What's the "Ch" for? In my pup's 5 gen thingy she gave me, she has highlighted 2 names and they all have 'Ch' in front?


----------



## OurCheekyChihuahuas (Nov 18, 2009)

Mason said:


> I got to choose my own! My Dad wanted Monterey Jack Chilli Pepper but she wouldn't have it HA HA HA HA HA!!!


Yes sometimes if the breeders nice they letyou pick your own  

Sorry to hear that Parkbow


----------



## *Chloe* (Feb 6, 2006)

Mason said:


> What's the "Ch" for? In my pup's 5 gen thingy she gave me, she has highlighted 2 names and they all have 'Ch' in front?


an abbreviation of Champion


----------



## Mason (Jun 7, 2010)

*Chloe* said:


> an abbreviation of Champion



Oooooooooooh! Thank you


----------



## MarieUkxx (May 19, 2009)

Cookie is Prince Charming

Lola is Cornish Cream

Can't remember Tillie's off the top of my head


----------



## rubia (Jul 3, 2008)

LittleHead said:


> Britney Jean of California
> Fly Butterfly Fly of California
> 
> (not really...)
> ...


I got to name mine. The breeder was after me for weeks before I collected him for his name for the AKC paperwork and I just didn't know. 

When I collected him from the breeder I still didn't know--lovely woman, she was trying to do all of this paperwork and make a personalised blanket for the puppy to take to his new home--She is amazing !!

Anyway, on the way home--he was in my lap for the drive--hours--I was talking to him and saying silly things....

Everytime I said mi perrito es que rico he would turn an look right at me. When I got home we tried a few names...the kids were having a laugh because none suited and then my son said " mira mami --perrito que rico" and the pup came running and he said that is it--I said what and he said "el nombre, que rico " so that is it. :hello1:


----------



## Cash (Jun 1, 2010)

Cash's Registered Name is EDU'S LITTLE MIRACLE chosen by the breeder xx


----------



## flippedstars (Dec 16, 2009)

Laurel -- not registered.
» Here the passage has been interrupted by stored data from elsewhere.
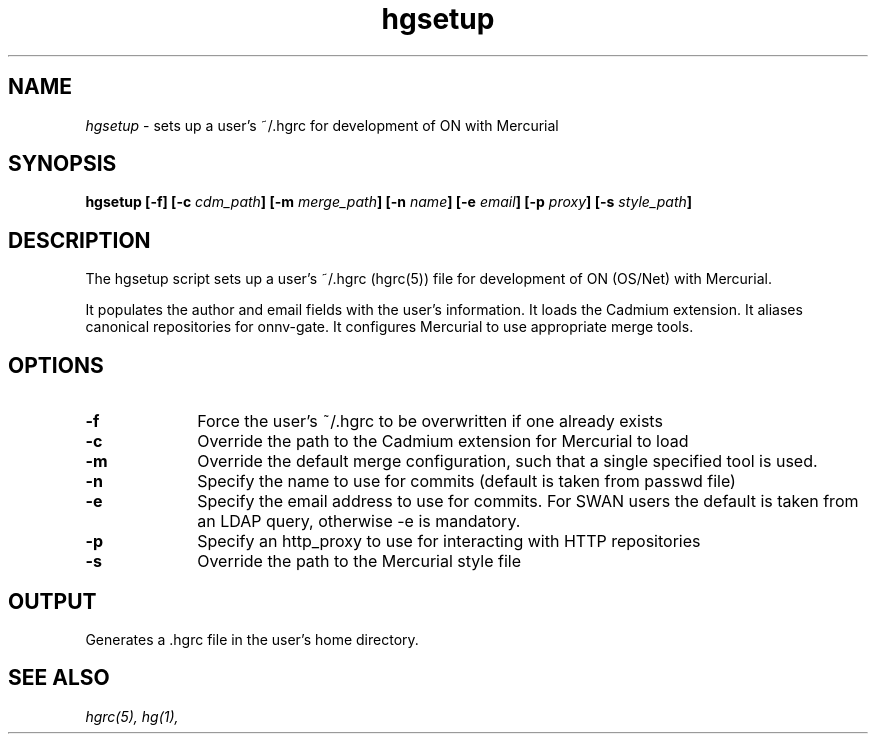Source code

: .\" 
.\"
.\" Copyright 2008 Sun Microsystems, Inc.  All rights reserved.
.\" Use is subject to license terms."
.\"
.TH hgsetup 1 "2 October 2008"
.SH NAME
.I hgsetup
\- sets up a user's ~/.hgrc for development of ON with Mercurial
.SH SYNOPSIS
\fBhgsetup [-f] [-c \fIcdm_path\fP] [-m \fImerge_path\fP] [-n \fIname\fP] [-e \fIemail\fP] [-p \fIproxy\fP] [-s \fIstyle_path\fP]
.LP
.SH DESCRIPTION
.IX "OS-Net build tools" "hgsetup" "" "\fBhgsetup\fP"
.LP
The hgsetup script sets up a user's ~/.hgrc (hgrc(5)) file for development
of ON (OS/Net) with Mercurial.  
.LP
It populates the author and email fields with the user's information.
It loads the Cadmium extension.
It aliases canonical repositories for onnv-gate.
It configures Mercurial to use appropriate merge tools.
.SH OPTIONS
.TP 10
.B -f
Force the user's ~/.hgrc to be overwritten if one already exists
.TP 10
.B -c
Override the path to the Cadmium extension for Mercurial to load
.TP 10
.B -m
Override the default merge configuration, such that a single
specified tool is used.
.TP 10
.B -n
Specify the name to use for commits (default is taken from passwd file)
.TP 10
.B -e
Specify the email address to use for commits.
For SWAN users the default is taken from an LDAP query, otherwise -e 
is mandatory.
.TP 10
.B -p
Specify an http_proxy to use for interacting with HTTP repositories
.TP 10
.B -s
Override the path to the Mercurial style file
.LP
.SH OUTPUT
.LP
Generates a .hgrc file in the user's home directory.
.LP
.SH SEE ALSO
.LP
.IR hgrc(5),
.IR hg(1),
She came from a pickup truck 

Oakley -- Oakley Hokus Pokus

Trigger -- (kennel name) Humuhumunukunukuapua'a

Bryco -- (kennel name) Not For Kids


----------



## crawlin (May 25, 2010)

ahhha !! found it lol 

Yes she did give me the KC papers Rache 

His name is Chivive Mocha (AL2) whatever that means lol


----------



## rache (Nov 10, 2009)

crawlin said:


> ahhha !! found it lol
> 
> Yes she did give me the KC papers Rache
> 
> His name is Chivive Mocha (AL2) whatever that means lol


Awww I like that. x


----------



## lynx8456 (Feb 26, 2009)

Jasper is Daisy's Fearless Little Jasper

Hannah is My Tiny Blue Baby


----------



## rubia (Jul 3, 2008)

lynx8456 said:


> Jasper is Daisy's Fearless Little Jasper
> 
> Hannah is My Tiny Blue Baby


Ah the name suits Jasper well.


----------



## jan896 (Dec 9, 2009)

Thomas Chico Cheekers

Thomas is my last name and since I am the last of the Thomas line, I wanted to extend the Thomas name to my doggie  My son's first name is Thomas.... its my way of making the Thomas line last alittle longer.... oh and my son named his first born Thomas Ryan.... so the Thomas line is extended alittle more 

Chico is his name-O

Cheekers is what I call him sometimes..


----------



## Guess (Sep 23, 2009)

Prada's is Niemi's Koala Wears Prada
Versachi's is Versachi's 40 Caliber Stilettos 

And my Tifa is not registered.


----------



## HollieC (Dec 29, 2009)

My Feo is not registered because he is not pedigree, but I called him Feodore Dogstoevsky- in tribute to Fyodor Dostoevsky the russsian classics author/ philosopher.


----------